それから、税率の引き上げ云々の書き込みでございますが、あくまでこれは将来とか、こういう時期の決め方しかないし、あとどのぐらいの上げ幅かというのも、やはりそこは具体的に7だ、8だ、10だ、15だ、20だというのは、恐らく今の状態において書けないと思います。それをわれわれが先頭を切って書く時期があるのかどうか分かりませんけれども、ここは少し知恵の絞り方とは思いつつも、3年後にどうするというのは、はっきりしたことはちょっとわれわれは越権行為でもありますし、諮問者のお考えもあるだろうしということで、ここは前回の6月に書き込んだことにプラスアルファぐらいが精一杯かと考えています。煮え切りませんなあ。
〇記者
その煮え切らないというところなんですけれどもね、消費税…、社保審の有志の方と議論したり財政審で議論したりするということですけれども、やっぱりそこの消費税のところがネックになっているということで、議論はなかなか本質のところに突っ込めないというような印象をお持ちでしょうか。

**指示 1**
税率引き上げをめぐる発言の抜粋を、一字も変えずに全文そのまま複製すること。
この抜粋と記録のあいだに関連はない。

**データ記録**
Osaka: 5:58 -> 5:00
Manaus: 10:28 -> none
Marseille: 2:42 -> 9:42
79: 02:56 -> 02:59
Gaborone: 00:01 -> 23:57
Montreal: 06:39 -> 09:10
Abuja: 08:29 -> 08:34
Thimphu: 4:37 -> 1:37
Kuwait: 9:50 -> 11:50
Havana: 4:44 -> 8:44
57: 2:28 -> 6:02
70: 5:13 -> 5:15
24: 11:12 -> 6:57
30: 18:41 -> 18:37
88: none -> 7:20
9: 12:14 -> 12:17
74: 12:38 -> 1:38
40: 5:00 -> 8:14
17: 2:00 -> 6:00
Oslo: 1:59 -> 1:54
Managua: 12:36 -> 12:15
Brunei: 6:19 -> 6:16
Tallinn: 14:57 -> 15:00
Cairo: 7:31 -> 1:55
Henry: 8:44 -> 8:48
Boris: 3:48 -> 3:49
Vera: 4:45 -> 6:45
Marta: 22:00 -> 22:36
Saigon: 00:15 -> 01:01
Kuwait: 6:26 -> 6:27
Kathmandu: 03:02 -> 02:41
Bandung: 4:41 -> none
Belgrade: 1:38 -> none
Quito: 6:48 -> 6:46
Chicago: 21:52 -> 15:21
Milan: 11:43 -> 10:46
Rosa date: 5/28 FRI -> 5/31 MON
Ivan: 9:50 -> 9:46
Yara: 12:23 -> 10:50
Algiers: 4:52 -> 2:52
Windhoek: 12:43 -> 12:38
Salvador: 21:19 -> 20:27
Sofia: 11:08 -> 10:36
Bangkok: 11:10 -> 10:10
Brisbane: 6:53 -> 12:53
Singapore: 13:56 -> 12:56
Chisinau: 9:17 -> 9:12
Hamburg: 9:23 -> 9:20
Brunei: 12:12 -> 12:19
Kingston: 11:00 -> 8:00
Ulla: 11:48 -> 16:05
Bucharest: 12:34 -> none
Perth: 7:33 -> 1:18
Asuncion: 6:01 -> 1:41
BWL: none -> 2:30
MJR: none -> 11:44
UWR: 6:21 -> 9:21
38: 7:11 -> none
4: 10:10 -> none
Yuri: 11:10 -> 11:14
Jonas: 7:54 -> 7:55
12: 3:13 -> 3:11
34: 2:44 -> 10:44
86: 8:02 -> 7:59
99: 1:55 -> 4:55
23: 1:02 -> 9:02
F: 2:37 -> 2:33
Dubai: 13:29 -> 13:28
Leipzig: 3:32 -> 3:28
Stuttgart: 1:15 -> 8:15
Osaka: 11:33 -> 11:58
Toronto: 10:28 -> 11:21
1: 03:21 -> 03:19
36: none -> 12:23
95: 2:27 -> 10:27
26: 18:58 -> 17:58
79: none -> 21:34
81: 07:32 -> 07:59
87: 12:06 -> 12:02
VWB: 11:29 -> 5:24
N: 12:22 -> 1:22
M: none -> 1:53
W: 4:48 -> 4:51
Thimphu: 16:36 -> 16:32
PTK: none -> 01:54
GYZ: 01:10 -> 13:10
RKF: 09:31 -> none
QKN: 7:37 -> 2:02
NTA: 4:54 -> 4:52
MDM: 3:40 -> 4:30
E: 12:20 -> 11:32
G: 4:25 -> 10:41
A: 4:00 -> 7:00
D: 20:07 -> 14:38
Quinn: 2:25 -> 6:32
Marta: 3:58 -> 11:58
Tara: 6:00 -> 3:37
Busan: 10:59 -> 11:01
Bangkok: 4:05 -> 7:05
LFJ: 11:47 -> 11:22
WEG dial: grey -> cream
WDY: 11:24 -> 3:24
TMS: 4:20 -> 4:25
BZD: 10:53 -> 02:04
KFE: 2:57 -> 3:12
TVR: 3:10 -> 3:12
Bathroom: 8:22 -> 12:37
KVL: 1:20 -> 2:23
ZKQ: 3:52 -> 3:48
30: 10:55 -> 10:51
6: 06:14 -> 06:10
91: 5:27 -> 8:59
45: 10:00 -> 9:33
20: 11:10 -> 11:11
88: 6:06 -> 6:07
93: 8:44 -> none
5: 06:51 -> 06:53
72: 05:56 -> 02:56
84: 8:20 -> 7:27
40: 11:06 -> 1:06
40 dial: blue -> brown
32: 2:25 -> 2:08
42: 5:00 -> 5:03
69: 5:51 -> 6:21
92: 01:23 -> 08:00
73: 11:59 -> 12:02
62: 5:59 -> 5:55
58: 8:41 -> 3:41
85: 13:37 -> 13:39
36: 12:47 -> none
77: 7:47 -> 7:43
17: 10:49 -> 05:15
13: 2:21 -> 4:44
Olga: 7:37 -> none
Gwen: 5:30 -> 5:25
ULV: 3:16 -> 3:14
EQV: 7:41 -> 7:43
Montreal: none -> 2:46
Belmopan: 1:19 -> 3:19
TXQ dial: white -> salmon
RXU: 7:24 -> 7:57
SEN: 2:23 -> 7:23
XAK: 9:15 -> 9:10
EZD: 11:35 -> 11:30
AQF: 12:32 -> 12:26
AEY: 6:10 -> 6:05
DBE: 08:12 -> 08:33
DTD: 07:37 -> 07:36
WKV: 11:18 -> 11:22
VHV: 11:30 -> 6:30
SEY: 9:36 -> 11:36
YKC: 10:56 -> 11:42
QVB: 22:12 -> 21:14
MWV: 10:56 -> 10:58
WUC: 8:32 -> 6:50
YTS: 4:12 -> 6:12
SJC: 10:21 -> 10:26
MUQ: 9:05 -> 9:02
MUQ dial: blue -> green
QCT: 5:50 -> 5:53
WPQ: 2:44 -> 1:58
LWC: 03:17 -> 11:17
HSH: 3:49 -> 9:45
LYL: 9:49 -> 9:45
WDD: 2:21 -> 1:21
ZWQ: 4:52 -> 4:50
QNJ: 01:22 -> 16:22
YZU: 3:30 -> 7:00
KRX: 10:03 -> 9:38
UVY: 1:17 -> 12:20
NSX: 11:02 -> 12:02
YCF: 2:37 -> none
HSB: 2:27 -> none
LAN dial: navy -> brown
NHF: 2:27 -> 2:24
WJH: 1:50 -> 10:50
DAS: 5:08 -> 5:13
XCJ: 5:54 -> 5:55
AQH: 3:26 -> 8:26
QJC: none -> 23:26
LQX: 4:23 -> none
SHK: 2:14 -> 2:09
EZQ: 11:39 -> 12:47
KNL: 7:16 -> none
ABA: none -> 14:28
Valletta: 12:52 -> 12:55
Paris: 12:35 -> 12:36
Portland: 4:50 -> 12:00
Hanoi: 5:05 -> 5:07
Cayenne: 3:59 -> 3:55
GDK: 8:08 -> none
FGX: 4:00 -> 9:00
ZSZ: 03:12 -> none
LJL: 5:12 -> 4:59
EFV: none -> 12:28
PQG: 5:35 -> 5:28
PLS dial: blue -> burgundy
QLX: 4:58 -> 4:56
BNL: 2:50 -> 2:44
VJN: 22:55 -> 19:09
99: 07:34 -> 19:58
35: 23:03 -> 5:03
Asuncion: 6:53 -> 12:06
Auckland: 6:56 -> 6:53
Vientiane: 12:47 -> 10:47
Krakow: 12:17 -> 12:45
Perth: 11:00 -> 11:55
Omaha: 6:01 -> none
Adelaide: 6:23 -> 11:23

**指示 2**
記録の冒頭から「40: 5:00 -> 8:14」を含む行までの部分(両端を含む)について、「Havana」を「Lima」に改めてほかは元のまま書き直し、その部分だけを示すこと。

**出力 1**
それから、税率の引き上げ云々の書き込みでございますが、あくまでこれは将来とか、こういう時期の決め方しかないし、あとどのぐらいの上げ幅かというのも、やはりそこは具体的に7だ、8だ、10だ、15だ、20だというのは、恐らく今の状態において書けないと思います。それをわれわれが先頭を切って書く時期があるのかどうか分かりませんけれども、ここは少し知恵の絞り方とは思いつつも、3年後にどうするというのは、はっきりしたことはちょっとわれわれは越権行為でもありますし、諮問者のお考えもあるだろうしということで、ここは前回の6月に書き込んだことにプラスアルファぐらいが精一杯かと考えています。煮え切りませんなあ。
〇記者
その煮え切らないというところなんですけれどもね、消費税…、社保審の有志の方と議論したり財政審で議論したりするということですけれども、やっぱりそこの消費税のところがネックになっているということで、議論はなかなか本質のところに突っ込めないというような印象をお持ちでしょうか。

**出力 2**
Osaka: 5:58 -> 5:00
Manaus: 10:28 -> none
Marseille: 2:42 -> 9:42
79: 02:56 -> 02:59
Gaborone: 00:01 -> 23:57
Montreal: 06:39 -> 09:10
Abuja: 08:29 -> 08:34
Thimphu: 4:37 -> 1:37
Kuwait: 9:50 -> 11:50
Lima: 4:44 -> 8:44
57: 2:28 -> 6:02
70: 5:13 -> 5:15
24: 11:12 -> 6:57
30: 18:41 -> 18:37
88: none -> 7:20
9: 12:14 -> 12:17
74: 12:38 -> 1:38
40: 5:00 -> 8:14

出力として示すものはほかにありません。